# IC Chip Gold Wires



## Darkness Falls (Mar 19, 2015)

After reading that all IC Chips contained gold wires, I started collecting and saving them back. After breaking several of them open and not seeing anything, I started to wonder if I was wasting my time. Since I couldn't sleep tonight, I decided to break out my microscope from my coin collecting days and have a look. Much to my amazement, every single broken chip that I put under the scope had very fine gold wires that I just couldn't see. I tried to take a few pictures to share with everyone. I used my iPad's camera and shot through the eyepiece. The pictures may be out of order due to uploading from the iPad.


----------



## shmandi (Mar 19, 2015)

You have found it! 
I did not see black epoxy IC yet that did not contain gold wires.


----------



## Darkness Falls (Mar 20, 2015)

shmandi said:


> You have found it!
> I did not see black epoxy IC yet that did not contain gold wires.



Thanks for the reassurances! I couldn't believe how tiny they were. It would take 5 gold wires to equal the thickness of one hair from my head. I checked. Lol


----------



## patnor1011 (Mar 20, 2015)

They start show up in a pan when you wash some amount of material. They will be like fold dust when accumulated. If you do have BGA IC called s/n bridge you will see more wires getting tangled in nice ball as you wash material.


----------



## Darkness Falls (Mar 20, 2015)

patnor1011 said:


> They start show up in a pan when you wash some amount of material. They will be like fold dust when accumulated. If you do have BGA IC called s/n bridge you will see more wires getting tangled in nice ball as you wash material.

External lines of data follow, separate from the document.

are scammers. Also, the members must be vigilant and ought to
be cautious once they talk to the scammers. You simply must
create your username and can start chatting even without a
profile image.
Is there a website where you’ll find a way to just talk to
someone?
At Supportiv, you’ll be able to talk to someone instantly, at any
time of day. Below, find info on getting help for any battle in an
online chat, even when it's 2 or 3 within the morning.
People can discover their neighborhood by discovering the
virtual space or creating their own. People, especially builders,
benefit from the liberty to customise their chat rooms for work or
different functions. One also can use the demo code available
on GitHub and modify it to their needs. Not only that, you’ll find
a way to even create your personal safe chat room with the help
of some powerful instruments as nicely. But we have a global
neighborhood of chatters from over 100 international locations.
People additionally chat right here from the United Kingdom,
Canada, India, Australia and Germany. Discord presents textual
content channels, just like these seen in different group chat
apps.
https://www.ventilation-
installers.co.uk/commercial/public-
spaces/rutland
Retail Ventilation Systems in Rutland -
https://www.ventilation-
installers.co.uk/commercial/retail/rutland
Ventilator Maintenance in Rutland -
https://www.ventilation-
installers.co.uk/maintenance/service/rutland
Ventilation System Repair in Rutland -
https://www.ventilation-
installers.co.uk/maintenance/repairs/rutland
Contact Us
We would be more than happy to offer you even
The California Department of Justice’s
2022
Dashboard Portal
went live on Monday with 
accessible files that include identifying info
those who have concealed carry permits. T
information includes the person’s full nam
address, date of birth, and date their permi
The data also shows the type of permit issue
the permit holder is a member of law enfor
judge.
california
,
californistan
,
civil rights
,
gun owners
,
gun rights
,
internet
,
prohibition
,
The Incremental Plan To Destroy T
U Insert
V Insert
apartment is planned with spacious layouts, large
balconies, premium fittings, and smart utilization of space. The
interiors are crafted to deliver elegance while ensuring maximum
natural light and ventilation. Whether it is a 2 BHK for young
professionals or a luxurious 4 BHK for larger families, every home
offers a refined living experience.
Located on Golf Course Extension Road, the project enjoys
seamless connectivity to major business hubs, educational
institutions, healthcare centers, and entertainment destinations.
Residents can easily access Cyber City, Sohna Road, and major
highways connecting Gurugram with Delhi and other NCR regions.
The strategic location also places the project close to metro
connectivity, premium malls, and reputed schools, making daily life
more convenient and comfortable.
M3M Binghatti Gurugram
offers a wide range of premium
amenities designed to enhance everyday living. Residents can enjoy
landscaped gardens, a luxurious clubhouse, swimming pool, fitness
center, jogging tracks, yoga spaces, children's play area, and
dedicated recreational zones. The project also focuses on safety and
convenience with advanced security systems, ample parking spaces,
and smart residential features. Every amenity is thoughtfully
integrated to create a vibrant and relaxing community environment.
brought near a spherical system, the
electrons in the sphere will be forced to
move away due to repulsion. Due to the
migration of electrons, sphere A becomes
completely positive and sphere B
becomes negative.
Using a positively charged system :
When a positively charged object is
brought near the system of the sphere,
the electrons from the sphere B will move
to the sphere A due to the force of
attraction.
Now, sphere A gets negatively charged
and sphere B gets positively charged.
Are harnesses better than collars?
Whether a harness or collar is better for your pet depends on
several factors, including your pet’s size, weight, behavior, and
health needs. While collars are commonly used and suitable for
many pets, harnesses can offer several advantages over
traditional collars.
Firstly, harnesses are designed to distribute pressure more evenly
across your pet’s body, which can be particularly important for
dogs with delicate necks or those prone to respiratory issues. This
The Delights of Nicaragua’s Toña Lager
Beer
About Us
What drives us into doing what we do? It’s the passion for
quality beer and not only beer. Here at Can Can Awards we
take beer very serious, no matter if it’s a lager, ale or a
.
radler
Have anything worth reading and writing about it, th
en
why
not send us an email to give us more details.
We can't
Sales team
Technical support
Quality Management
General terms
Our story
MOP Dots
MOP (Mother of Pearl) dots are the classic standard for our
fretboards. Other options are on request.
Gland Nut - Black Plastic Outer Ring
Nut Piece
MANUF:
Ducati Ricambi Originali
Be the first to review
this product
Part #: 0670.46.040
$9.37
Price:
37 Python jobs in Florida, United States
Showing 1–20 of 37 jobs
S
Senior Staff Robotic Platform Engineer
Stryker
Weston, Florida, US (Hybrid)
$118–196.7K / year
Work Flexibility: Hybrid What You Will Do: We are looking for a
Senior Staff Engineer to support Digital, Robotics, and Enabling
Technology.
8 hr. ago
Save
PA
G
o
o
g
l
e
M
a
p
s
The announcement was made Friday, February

Thanks! And thank you for the E-Book. After reading that thread, I'm sorry to here that someone stole it and sold it on eBay. I appreciate you making it available to us after that incident.


----------



## patnor1011 (Mar 20, 2015)

I was upset mainly as he used ebay vero policy against me and accused me of stealing it from him. Ebay then proceed to inform everyone who bought from me that I am thief and they can request money back. Not very pleasant situation. He was also overestimating yields claiming there is double of what was in them. He was not the only one, I found another 2 people doing the same. World is full of people who will do anything possible to make some extra money. However it is a history now.


----------



## goldsilverpro (Mar 20, 2015)

Darkness Falls said:


> shmandi said:
> 
> 
> > You have found it!
> ...


A troy oz of gold will theoretically make from 2 miles to 4 miles of bonding wire, depending on whether it is .001" or .0007" diameter. I think they make the wire by pulling it through a long series of graduated dies, all submerged in water containing a wetting agent.


----------